Signals the Federal Reserve will hike US interest rates again this year and begin the ‘Great Unwinding’ of a decade of aggressive stimulus, drove the dollar to a two-month high versus the yen yesterday and sent bonds and commodities lower.

Traders reacted predictably to what had been a heavily-flagged move from the Fed, which was then followed just as unsurprisingly in Asia as the Bank of Japan kept its monetary spigots open at full.

Along with the dollar bulls, European bank stocks cheered the prospect of higher interest rates which should help their profits.
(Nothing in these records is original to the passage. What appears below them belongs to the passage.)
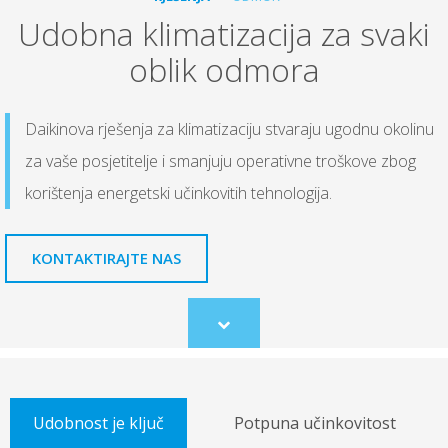
Udobna klimatizacija za svaki
oblik odmora
Daikinova rješenja za klimatizaciju stvaraju ugodnu okolinu
za vaše posjetitelje i smanjuju operativne troškove zbog
korištenja energetski učinkovitih tehnologija.
KONTAKTIRAJTE NAS
Scroll
to
content
Udobnost je ključ
Potpuna učinkovitost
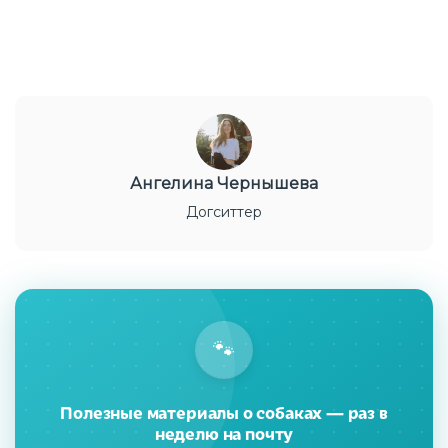
Ангелина Чернышева
Догситтер
🐾
Полезные материалы о собаках — раз в
неделю на почту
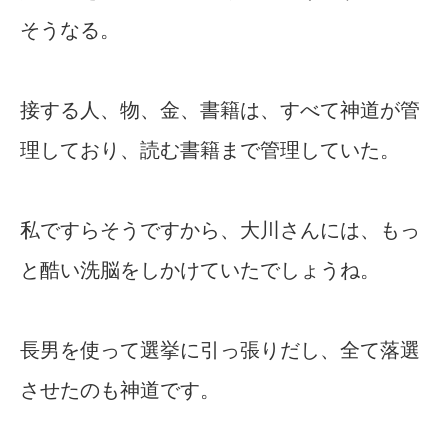
そうなる。
接する人、物、金、書籍は、すべて神道が管
理しており、読む書籍まで管理していた。
私ですらそうですから、大川さんには、もっ
と酷い洗脳をしかけていたでしょうね。
長男を使って選挙に引っ張りだし、全て落選
させたのも神道です。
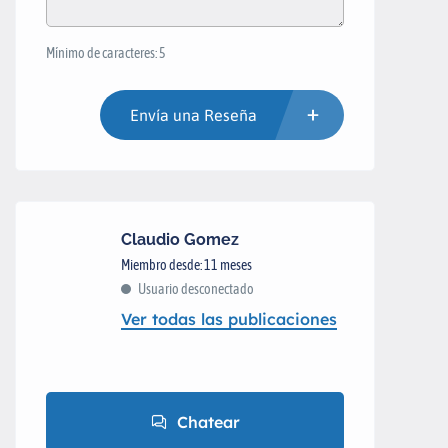
Mínimo de caracteres: 5
Envía una Reseña
Claudio Gomez
Miembro desde: 11 meses
Usuario desconectado
Ver todas las publicaciones
Chatear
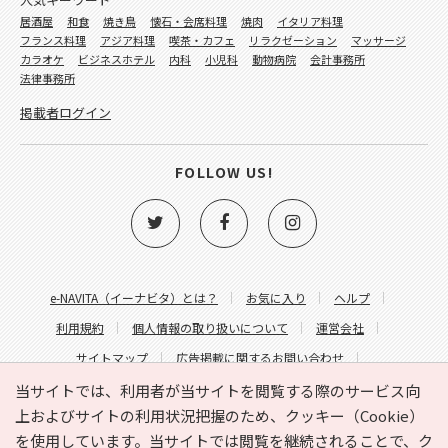
居酒屋
和食
焼き鳥
懐石・会席料理
焼肉
イタリア料理
フランス料理
アジア料理
喫茶・カフェ
リラクゼーション
マッサージ
カラオケ
ビジネスホテル
内科
小児科
動物病院
会計事務所
法律事務所
掲載者ログイン
FOLLOW US!
e-NAVITA（イーナビタ）とは？
お気に入り
ヘルプ
利用規約
個人情報の取り扱いについて
運営会社
サイトマップ
広告掲載に関するお問い合わせ
サイトの内容に関するお問い合わせ
当サイトでは、利用者が当サイトを閲覧する際のサービス向
上およびサイトの利用状況把握のため、クッキー（Cookie）
を使用しています。当サイトでは閲覧を継続されることで、ク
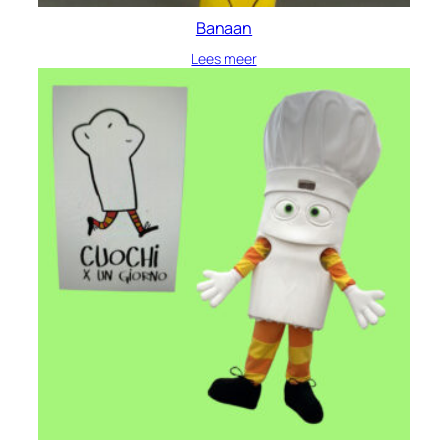
Banaan
Lees meer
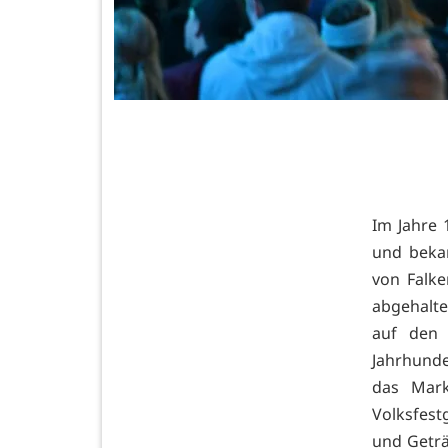
Im Jahre 
und beka
von Falke
abgehalte
auf den 
Jahrhunde
das Mark
Volksfest
und Getr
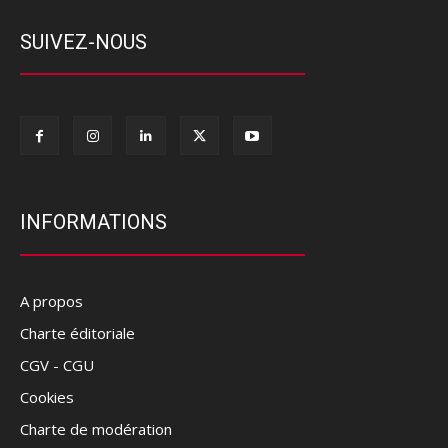
SUIVEZ-NOUS
INFORMATIONS
A propos
Charte éditoriale
CGV - CGU
Cookies
Charte de modération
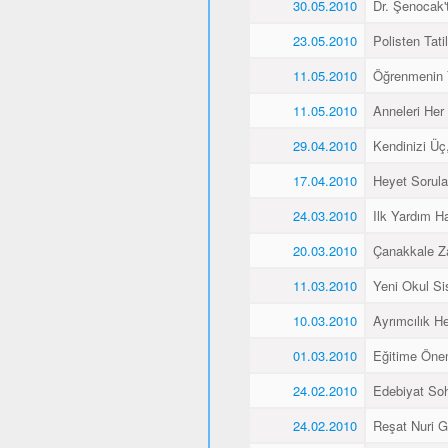
30.05.2010
Dr. Şenocak'
23.05.2010
Polisten Tati
11.05.2010
Öğrenmenin 
11.05.2010
Anneleri Her 
29.04.2010
Kendinizi Üç
17.04.2010
Heyet Sorular
24.03.2010
Ilk Yardım Ha
20.03.2010
Çanakkale Z
11.03.2010
Yeni Okul Si
10.03.2010
Ayrımcılık H
01.03.2010
Eğitime Öne
24.02.2010
Edebiyat Soh
24.02.2010
Reşat Nuri Gü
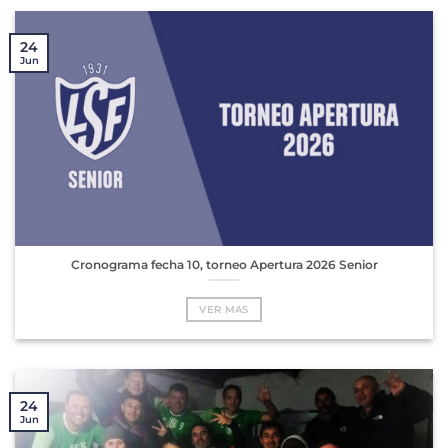
24
Jun
Cronograma fecha 10, torneo Apertura 2026 Senior
VER MAS
24
Jun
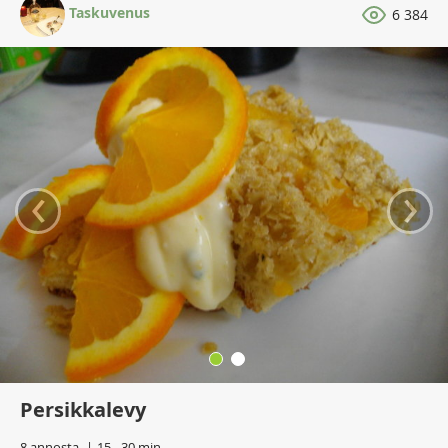
Taskuvenus
6 384
‹
›
Persikkalevy
8 annosta
15 - 30 min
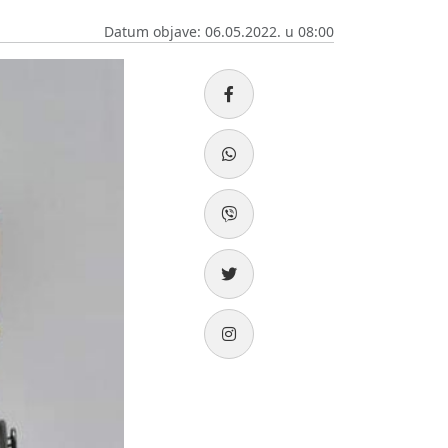
Datum objave: 06.05.2022. u 08:00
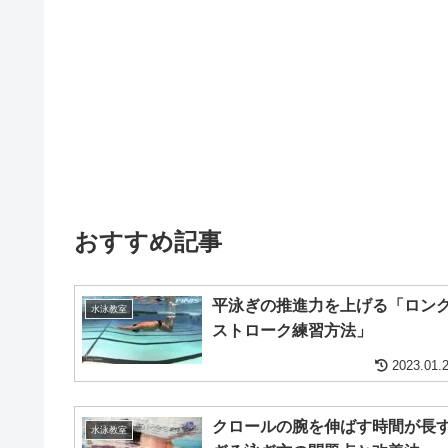
おすすめ記事
平泳ぎの推進力を上げる「ロン
水泳教室
ストローク練習方法」
2023.01.
クロールの腕を伸ばす時間が長
水泳教室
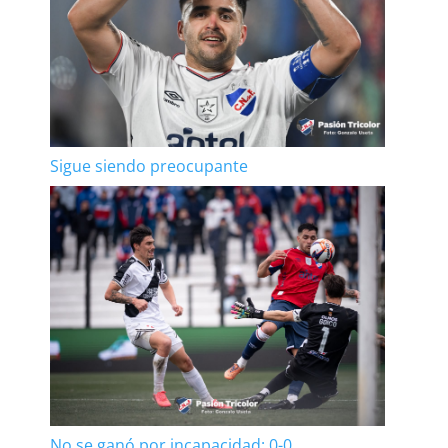
Sigue siendo preocupante
No se ganó por incapacidad: 0-0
They rose over 1.5 per cent as a weaker euro helped the pan-European STOXX 600 generally too.

Since the start of 2014, Reuters analysis shows that the big three rating agencies – S&P Global, Moody’s and Fitch – have racked up more than 155 emerging market downgrades between them, which averages out a roughly one a week.
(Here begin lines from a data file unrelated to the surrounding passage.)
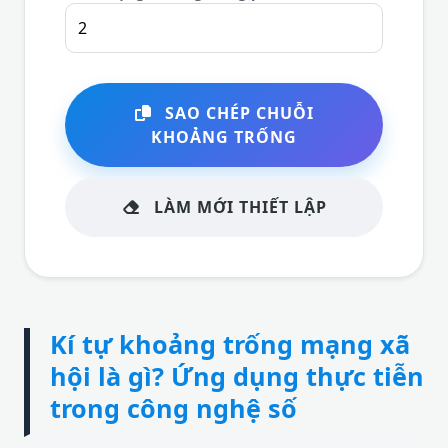
SAO CHÉP CHUỖI
KHOẢNG TRỐNG
LÀM MỚI THIẾT LẬP
Kí tự khoảng trống mạng xã
hội là gì? Ứng dụng thực tiễn
trong công nghệ số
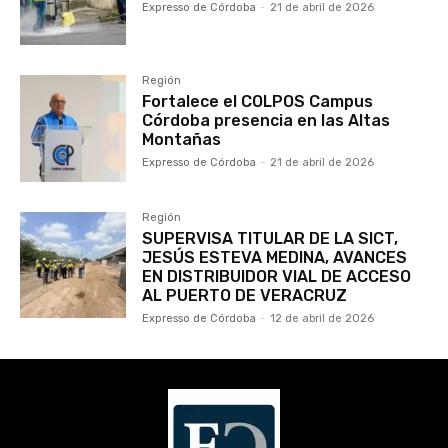
Expresso de Córdoba
-
21 de abril de 2026
Región
Fortalece el COLPOS Campus
Córdoba presencia en las Altas
Montañas
Expresso de Córdoba
-
21 de abril de 2026
Región
SUPERVISA TITULAR DE LA SICT,
JESÚS ESTEVA MEDINA, AVANCES
EN DISTRIBUIDOR VIAL DE ACCESO
AL PUERTO DE VERACRUZ
Expresso de Córdoba
-
12 de abril de 2026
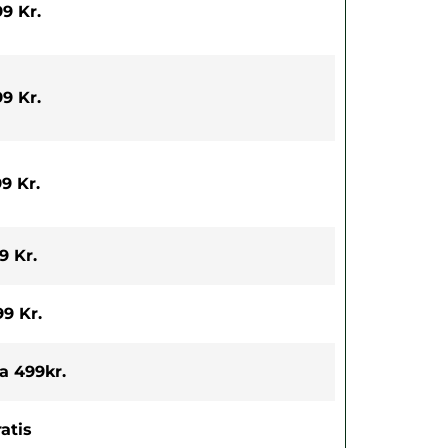
9 Kr.
9 Kr.
9 Kr.
9 Kr.
9 Kr.
a 499kr.
atis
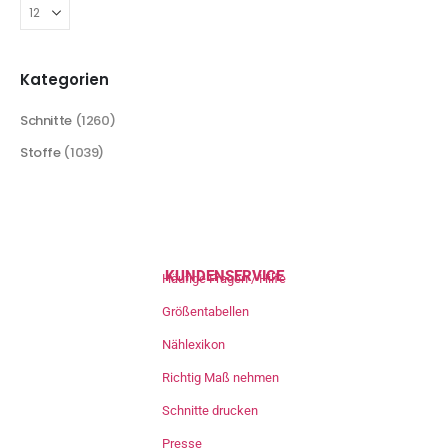
Kategorien
Schnitte
(1260)
Stoffe
(1039)
KUNDENSERVICE
Häufige Fragen / Hilfe
Größentabellen
Nählexikon
Richtig Maß nehmen
Schnitte drucken
Presse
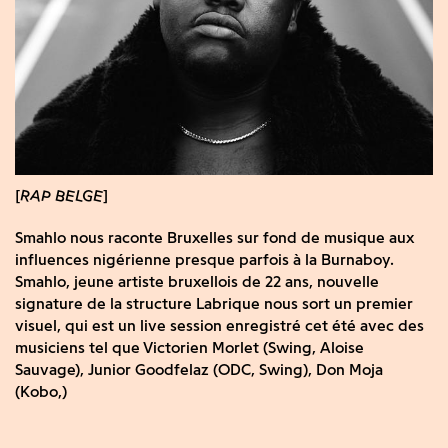
RAP BELGE
Smahlo nous raconte Bruxelles sur fond de musique aux
influences nigérienne presque parfois à la Burnaboy.
Smahlo, jeune artiste bruxellois de 22 ans, nouvelle
signature de la structure Labrique nous sort un premier
visuel, qui est un live session enregistré cet été avec des
musiciens tel que Victorien Morlet (Swing, Aloise
Sauvage), Junior Goodfelaz (ODC, Swing), Don Moja
(Kobo,)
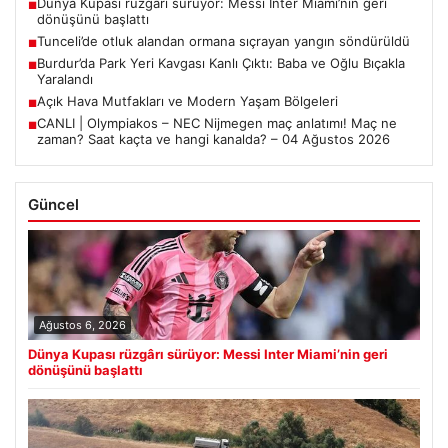
Dünya Kupası rüzgârı sürüyor: Messi Inter Miami’nin geri
■
dönüşünü başlattı
Tunceli’de otluk alandan ormana sıçrayan yangın söndürüldü
■
Burdur’da Park Yeri Kavgası Kanlı Çıktı: Baba ve Oğlu Bıçakla
■
Yaralandı
Açık Hava Mutfakları ve Modern Yaşam Bölgeleri
■
CANLI | Olympiakos – NEC Nijmegen maç anlatımı! Maç ne
■
zaman? Saat kaçta ve hangi kanalda? – 04 Ağustos 2026
Güncel
Ağustos 6, 2026
Dünya Kupası rüzgârı sürüyor: Messi Inter Miami’nin geri
dönüşünü başlattı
The likes of S&P also still have far more negative outlooks – effectively downgrade warnings – on EM sovereign ratings than positive ones too, which suggest further cuts are looming.

The Fed’s plan to start reducing its $4.2 trillion crisis-era stockpile of bonds and raise US rates again was still the driver though as US markets prepared to reopen.

The euro shed roughly 0.1 per cent to $1.1890 after dropping 0.8 per cent the previous day, when it reversed a four-session winning run. The yield on Germany’s 10-year government, the benchmark for the region, was 4 basis points higher at 0.47 per cent, its highest since early August.

It is still well below the 2.28 per cent US equivalent though.

The gap between US and German 10-year borrowing costs narrowed a touched to 179 bps having struck 184 bps – its highest in a month – on Wednesday.

Meanwhile, the higher dollar strained commodity markets, where the underlying raw materials are priced in the US currency.

Gold hit a three-week low of $1,293 per ounce, Brent and WTI oil eased away from multi-month highs, while industrial metals copper and nickel tumbled 1.2 and 3.8 percent to more than one-month lows.

Brent crude futures last stood at $55.83, down around one per cent from late US levels as United States benchmark West Texas Intermediate (WTI) fell to $50.14.